Seguidores :D

martes, 16 de noviembre de 2010

Otoño (:

No sé discernir entre la fuerza de tu abrazo y un abrazo de los tuyos fuerte. Quedo encajada como folio en un sobre, y tu cara, el sello. El destino es el mismo que el de empezar en los ojos y finalizar estirando los dedos de los pies. Ahí sé lo que es tu cara: una estampa de un país al que no he puesto nombre.
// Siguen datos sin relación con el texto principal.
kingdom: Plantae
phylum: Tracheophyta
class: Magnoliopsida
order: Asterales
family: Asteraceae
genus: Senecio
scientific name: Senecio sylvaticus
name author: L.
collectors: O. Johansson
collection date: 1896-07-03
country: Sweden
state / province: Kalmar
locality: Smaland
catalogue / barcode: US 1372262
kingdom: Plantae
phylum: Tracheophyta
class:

No te sirve el dinero para comprarte corbatas que alegren tu cuello. Te sirve el cuello, y el dinero, para pagarte felicidad en días de pena. En sobremesas de contrabando. Para sacudir en la calle las hojas secas y crujir el asfalto. Para calibrar el sonido del aire al rozar 23 robles. Y 17 encinas.

El niño que eres existe en el borde de tus uñas al que te asomas en arañazo de ombligo. Yo todavía no he crecido. Tú eres el niño.

Llévame al buzón.

Cierra la carta con la saliva de los besos que no diste a deshoras porque malditas las horas en que no te atreviste. Y mi cara, el sello. El siguiente paso es caer abatidos...los dos... batidos. Con una montaña de nata jugando a desprenderse de tus esquinas. Cuando no es nieve, sino nata. Dulce. Somos dos niños jugando con nata.

Porque hace frío. Porque va a comenzar el otoño. Y se caen las hojas.